With all the talk of lousy healthcare, childhood obesity and adult-onset diabetes in America, a healthy diet and an “everything in moderation” approach seems like the only rational lifestyle choice one can make these days to avoid ending up with either a bum ticker or just a really big bum. So, some time back, I just said goodbye to the all-you-can-eat Chinese buffets, smorgasbords, endless pasta combos and dessert bars.
But while I am choosy about what I eat, I continue to chow down on an unfettered pop culture diet of movies, TV shows, video games, books and music because I can. Pop culture may be the last great excess that won’t kill you.
My excessive pop culture diet started in my teenage years when — throughout my adolescence and early adulthood, and continuing until just a year or so ago — I could digest several new albums each month without outwardly showing the caloric results of my musical gluttony. Then my metabolism slowed down.
I imagine that’s how I managed to outgrow several hard drives, CD holders and even a 160 gigabyte iPod. The music and movie binges at Best Buy and iTunes started to show, and I found myself having to shop for extra large media storage devices that one could only describe as “husky”. Now, while some of my friends strut around with lean portable devices that hold enough pop culture for them, I eye the two tetrabyte Western Digital MyBooks and wonder when I’ll need to upgrade.
Sure, I’ve tried to cut back and get rid of some of the pop stuff I no longer need, but as soon as I delete something like TLC’s CrazySexyCool, the space is immediately eaten up by Lady Gaga’s The Fame Monster or another two-disc, limited edition release. Each time I delete an episode of Dr. Who on my DVR, it is replaced by one of Caprica. I gave away my trade paperback of Kevin Smith’s Batman comic Cacophony and then picked up the single issues of Kevin Smith’s Batman comic, The Widening Gyre.
My bad pop diet extends beyond the entertainment I take home and hoard; it also affects what I consume while out with friends, or even on my own. Summer used to be the time when I’d make certain allowances for spending a few nights each week in movie theaters and in concert halls, trying to see every new blockbuster released and catch every band I’d heard of that was swinging through town. But then I started to care about Oscar-nominated films and Grammy-award winners.

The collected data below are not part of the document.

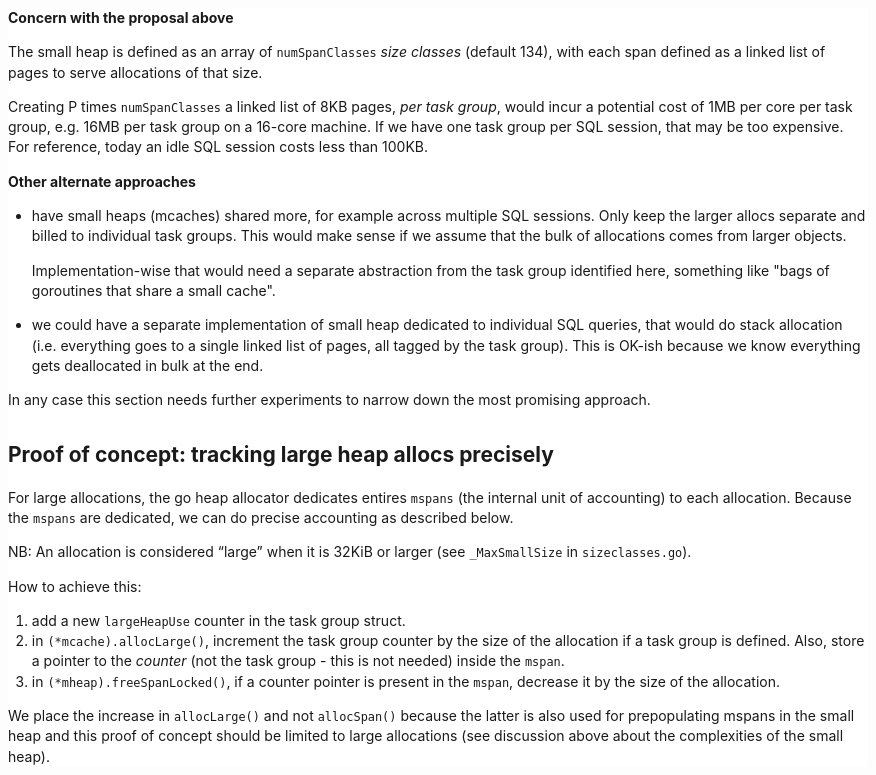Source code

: **Concern with the proposal above**

The small heap is defined as an array of `numSpanClasses` *size
classes* (default 134), with each span defined as a linked list of
pages to serve allocations of that size.

Creating P times `numSpanClasses` a linked list of 8KB pages, *per
task group*, would incur a potential cost of 1MB per core per task
group, e.g. 16MB per task group on a 16-core machine. If we have one
task group per SQL session, that may be too expensive. For reference,
today an idle SQL session costs less than 100KB.

**Other alternate approaches**

- have small heaps (mcaches) shared more, for example across multiple
  SQL sessions. Only keep the larger allocs separate and billed to
  individual task groups. This would make sense if we assume that the
  bulk of allocations comes from larger objects.

  Implementation-wise that would need a separate abstraction from the
  task group identified here, something like "bags of goroutines that
  share a small cache".

- we could have a separate implementation of small heap dedicated to
  individual SQL queries, that would do stack allocation
  (i.e. everything goes to a single linked list of pages, all tagged
  by the task group). This is OK-ish because we know everything gets
  deallocated in bulk at the end.

In any case this section needs further experiments to narrow down the
most promising approach.

## Proof of concept: tracking large heap allocs precisely

For large allocations, the go heap allocator dedicates entires
`mspans` (the internal unit of accounting) to each allocation.
Because the `mspans` are dedicated, we can do precise accounting as
described below.

NB: An allocation is considered “large” when it is 32KiB or larger
(see `_MaxSmallSize` in `sizeclasses.go`).

How to achieve this:

1. add a new `largeHeapUse` counter in the task group struct.
2. in `(*mcache).allocLarge()`, increment the task group counter
   by the size of the allocation if a task group is defined.
   Also, store a pointer to the *counter* (not the task group - this is not needed)
   inside the `mspan`.
3. in `(*mheap).freeSpanLocked()`, if a counter pointer is present in the
   `mspan`, decrease it by the size of the allocation.

We place the increase in `allocLarge()` and not `allocSpan()` because the latter
is also used for prepopulating mspans in the small heap and this proof of
concept should be limited to large allocations (see discussion above about
the complexities of the small heap).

Spending $12.50 per movie ticket to see films I wouldn’t normally care much about, like this year’s Academy Award contenders An Education, A Single Man, or The Last Station seems reasonable, even though times are tight and it’d be cheaper to just watch something at home.
The late night dining of The Daily Show or Call of Duty: Modern Warfare 2 and Let 4 Dead 2 on Xbox Live, and the constant snacking of TV in the gym or at bars, YouTube on my phone and multiple blogs at the office fill in the time when I’m not having a “real” entertainment meal. Even brief moments on an elevator or in a cab, or while on the phone with a friend, is spent playing “Doodle Jump” and “Pocket God”. And if texting counts as pop culture, then my gluttony literally knows no bounds with my unlimited message plan.
So while I have become conscientious about the food I put into my body, I am surrounded by pop and chow down endlessly. It’s hard not to when there is so much to consume it is like a bottomless KFC Famous Bowl of entertainment. Further, much like when I’ve eaten a Famous Bowl, there is honestly little concern for what’s good for me and even what tastes yummy. After all, if I was all that worried about nutritional value or flavor, how could I explain eating up Lil Wayne’s Rebirth, the Jennifer’s Body Blu-ray and When in Rome (sorry Kristen Bell, I love you dearly but you can do better) all in the same week? I doubt even an intensive pop culture colonic could cleanse my system of that particular toxic trifecta.
But I’m OK with having clogged cultural arteries because, while it’s a good practice to treat the human body like a temple — and to keep certain foods from ever being offered up in that house of worship – I’ve come to think there’s no real harm if my pop culture body is viewed as a tiki bar where the party never ends and the attendees are questionable.
My entertainment diet may suck, but at least there are no healthcare costs to worry about. So eat up, folks, since pop culture is the only thing we’re still able to over indulge in without dying as a result. Enjoy the excess and binge as much as you like; you may rot your brain, but not your body.